* Exercice écrit 1
Traduisez en anglais la phrase suivante, tirée du texte sur la perte de biodiversité : « Les risques liés à la perte de biodiversité et à la dégradation des écosystèmes commencent à affecter les valorisations et les conditions de financement des entreprises. »

* Texte
Pictet AM : La perte de biodiversité devient un risque financier majeur

9
Oct
2023
La perte de biodiversité devient un risque financier majeur pour les entreprises, affectant leurs valorisations et leurs conditions de financement.

Les risques liés à la perte de biodiversité et à la dégradation des écosystèmes commencent à affecter les valorisations et les conditions de financement des entreprises.

La perte de biodiversité préoccupe depuis longtemps les scientifiques et les défenseurs de l'environnement, mais de nouvelles recherches montrent qu'elle est devenue un risque financier important pour les sociétés cotées en bourse et leurs investisseurs.

Plusieurs études publiées cette année ont révélé que les risques liés à la biodiversité commencent à affecter les valorisations des entreprises.

Les actions des entreprises cotées qui contribuent le plus à la perte de biodiversité ont été pénalisées. À l’inverse, les entreprises affichant des caractéristiques écologiques plus solides semblent bénéficier de coûts de financement plus favorables.

Une étude publiée par le Swiss Finance Institute a montré que la prime de risque exigée par les investisseurs pour les actions des entreprises ayant une plus grande empreinte sur la biodiversité a augmenté au cours des deux dernières années1.

Sur la base d'une analyse des performances des actions de plus de 2 000 entreprises de 32 pays, les chercheurs ont constaté que pour une augmentation d'un écart-type de la valeur de l'empreinte de la biodiversité de l'entreprise concernée, les actions de cette subissaient une augmentation mensuelle supplémentaire de la prime de risque de 23 points de base, soit une augmentation annualisée de 2,8%2.

* Lignes enregistrées

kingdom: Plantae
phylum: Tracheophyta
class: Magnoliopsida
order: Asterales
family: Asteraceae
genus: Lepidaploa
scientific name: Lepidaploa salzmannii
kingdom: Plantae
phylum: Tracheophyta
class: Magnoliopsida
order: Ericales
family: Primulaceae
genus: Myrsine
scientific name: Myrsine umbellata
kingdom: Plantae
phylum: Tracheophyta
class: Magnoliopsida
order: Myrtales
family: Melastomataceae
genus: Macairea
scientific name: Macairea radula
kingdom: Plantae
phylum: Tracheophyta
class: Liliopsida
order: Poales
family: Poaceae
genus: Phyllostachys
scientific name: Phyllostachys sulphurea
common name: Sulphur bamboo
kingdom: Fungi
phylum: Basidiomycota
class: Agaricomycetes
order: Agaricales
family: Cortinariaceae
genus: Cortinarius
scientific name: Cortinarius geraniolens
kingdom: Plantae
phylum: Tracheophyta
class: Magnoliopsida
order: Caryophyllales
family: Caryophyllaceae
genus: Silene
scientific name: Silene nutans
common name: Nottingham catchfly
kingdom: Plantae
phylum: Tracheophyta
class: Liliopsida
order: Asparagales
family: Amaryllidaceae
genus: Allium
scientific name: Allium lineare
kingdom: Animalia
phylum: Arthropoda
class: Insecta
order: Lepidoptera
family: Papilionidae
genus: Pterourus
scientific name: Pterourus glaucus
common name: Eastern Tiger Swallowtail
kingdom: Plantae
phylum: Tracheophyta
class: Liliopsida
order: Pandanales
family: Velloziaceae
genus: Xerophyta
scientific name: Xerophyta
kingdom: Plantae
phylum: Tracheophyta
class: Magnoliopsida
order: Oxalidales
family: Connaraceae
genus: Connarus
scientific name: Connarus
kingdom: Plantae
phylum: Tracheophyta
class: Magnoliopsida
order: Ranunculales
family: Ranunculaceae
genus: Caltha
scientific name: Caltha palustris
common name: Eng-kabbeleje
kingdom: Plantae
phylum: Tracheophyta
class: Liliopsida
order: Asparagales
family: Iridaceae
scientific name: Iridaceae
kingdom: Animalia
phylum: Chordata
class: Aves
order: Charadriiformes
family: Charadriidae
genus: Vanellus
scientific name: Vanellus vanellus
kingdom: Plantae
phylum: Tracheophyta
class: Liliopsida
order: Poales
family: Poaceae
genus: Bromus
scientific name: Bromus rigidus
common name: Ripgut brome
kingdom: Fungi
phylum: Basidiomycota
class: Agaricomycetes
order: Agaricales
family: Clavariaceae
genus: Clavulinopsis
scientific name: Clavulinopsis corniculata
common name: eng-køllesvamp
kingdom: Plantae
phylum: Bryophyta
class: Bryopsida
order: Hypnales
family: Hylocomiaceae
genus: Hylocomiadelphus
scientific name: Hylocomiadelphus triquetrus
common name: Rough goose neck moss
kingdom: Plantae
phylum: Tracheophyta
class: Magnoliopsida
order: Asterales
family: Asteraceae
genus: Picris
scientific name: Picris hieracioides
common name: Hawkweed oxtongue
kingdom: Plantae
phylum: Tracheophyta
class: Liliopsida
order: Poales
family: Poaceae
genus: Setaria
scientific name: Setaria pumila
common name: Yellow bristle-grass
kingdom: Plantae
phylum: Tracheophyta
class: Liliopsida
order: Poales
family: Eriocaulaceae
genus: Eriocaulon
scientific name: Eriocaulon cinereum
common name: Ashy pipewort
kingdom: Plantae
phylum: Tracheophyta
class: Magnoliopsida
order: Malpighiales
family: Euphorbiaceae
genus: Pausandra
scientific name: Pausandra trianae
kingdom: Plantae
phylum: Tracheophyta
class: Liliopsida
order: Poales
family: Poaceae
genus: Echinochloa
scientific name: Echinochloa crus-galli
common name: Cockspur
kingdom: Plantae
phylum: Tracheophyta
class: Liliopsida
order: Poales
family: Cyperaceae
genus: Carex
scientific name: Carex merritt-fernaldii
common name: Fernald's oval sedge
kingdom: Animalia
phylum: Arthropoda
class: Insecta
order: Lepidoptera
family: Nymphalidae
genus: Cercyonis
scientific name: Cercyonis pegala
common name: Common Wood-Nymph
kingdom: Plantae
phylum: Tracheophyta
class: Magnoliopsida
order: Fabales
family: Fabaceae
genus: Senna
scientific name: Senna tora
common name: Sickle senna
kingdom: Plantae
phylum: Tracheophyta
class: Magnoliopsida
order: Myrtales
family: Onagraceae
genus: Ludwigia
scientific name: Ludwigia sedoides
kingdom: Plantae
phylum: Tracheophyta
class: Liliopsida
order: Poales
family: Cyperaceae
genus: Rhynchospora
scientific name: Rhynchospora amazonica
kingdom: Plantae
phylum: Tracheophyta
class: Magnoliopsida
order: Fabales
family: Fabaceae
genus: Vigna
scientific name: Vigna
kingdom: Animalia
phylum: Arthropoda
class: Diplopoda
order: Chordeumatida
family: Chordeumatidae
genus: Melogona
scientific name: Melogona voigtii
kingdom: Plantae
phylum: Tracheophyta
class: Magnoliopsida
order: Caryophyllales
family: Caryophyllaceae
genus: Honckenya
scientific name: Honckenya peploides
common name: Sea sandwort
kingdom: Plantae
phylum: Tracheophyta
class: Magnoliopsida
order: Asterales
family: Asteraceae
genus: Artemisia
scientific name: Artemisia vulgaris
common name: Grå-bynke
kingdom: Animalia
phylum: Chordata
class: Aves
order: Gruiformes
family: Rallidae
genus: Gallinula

* Exercice écrit 2
Recopiez sans aucune modification les lignes de la liste situées entre celle qui contient « genus: Silene » et celle qui contient « common name: Hawkweed oxtongue », ces deux lignes comprises.

* Réponse complète 1
The risks associated with biodiversity loss and ecosystem degradation are beginning to affect companies' valuations and financing conditions.

* Réponse complète 2
genus: Silene
scientific name: Silene nutans
common name: Nottingham catchfly
kingdom: Plantae
phylum: Tracheophyta
class: Liliopsida
order: Asparagales
family: Amaryllidaceae
genus: Allium
scientific name: Allium lineare
kingdom: Animalia
phylum: Arthropoda
class: Insecta
order: Lepidoptera
family: Papilionidae
genus: Pterourus
scientific name: Pterourus glaucus
common name: Eastern Tiger Swallowtail
kingdom: Plantae
phylum: Tracheophyta
class: Liliopsida
order: Pandanales
family: Velloziaceae
genus: Xerophyta
scientific name: Xerophyta
kingdom: Plantae
phylum: Tracheophyta
class: Magnoliopsida
order: Oxalidales
family: Connaraceae
genus: Connarus
scientific name: Connarus
kingdom: Plantae
phylum: Tracheophyta
class: Magnoliopsida
order: Ranunculales
family: Ranunculaceae
genus: Caltha
scientific name: Caltha palustris
common name: Eng-kabbeleje
kingdom: Plantae
phylum: Tracheophyta
class: Liliopsida
order: Asparagales
family: Iridaceae
scientific name: Iridaceae
kingdom: Animalia
phylum: Chordata
class: Aves
order: Charadriiformes
family: Charadriidae
genus: Vanellus
scientific name: Vanellus vanellus
kingdom: Plantae
phylum: Tracheophyta
class: Liliopsida
order: Poales
family: Poaceae
genus: Bromus
scientific name: Bromus rigidus
common name: Ripgut brome
kingdom: Fungi
phylum: Basidiomycota
class: Agaricomycetes
order: Agaricales
family: Clavariaceae
genus: Clavulinopsis
scientific name: Clavulinopsis corniculata
common name: eng-køllesvamp
kingdom: Plantae
phylum: Bryophyta
class: Bryopsida
order: Hypnales
family: Hylocomiaceae
genus: Hylocomiadelphus
scientific name: Hylocomiadelphus triquetrus
common name: Rough goose neck moss
kingdom: Plantae
phylum: Tracheophyta
class: Magnoliopsida
order: Asterales
family: Asteraceae
genus: Picris
scientific name: Picris hieracioides
common name: Hawkweed oxtongue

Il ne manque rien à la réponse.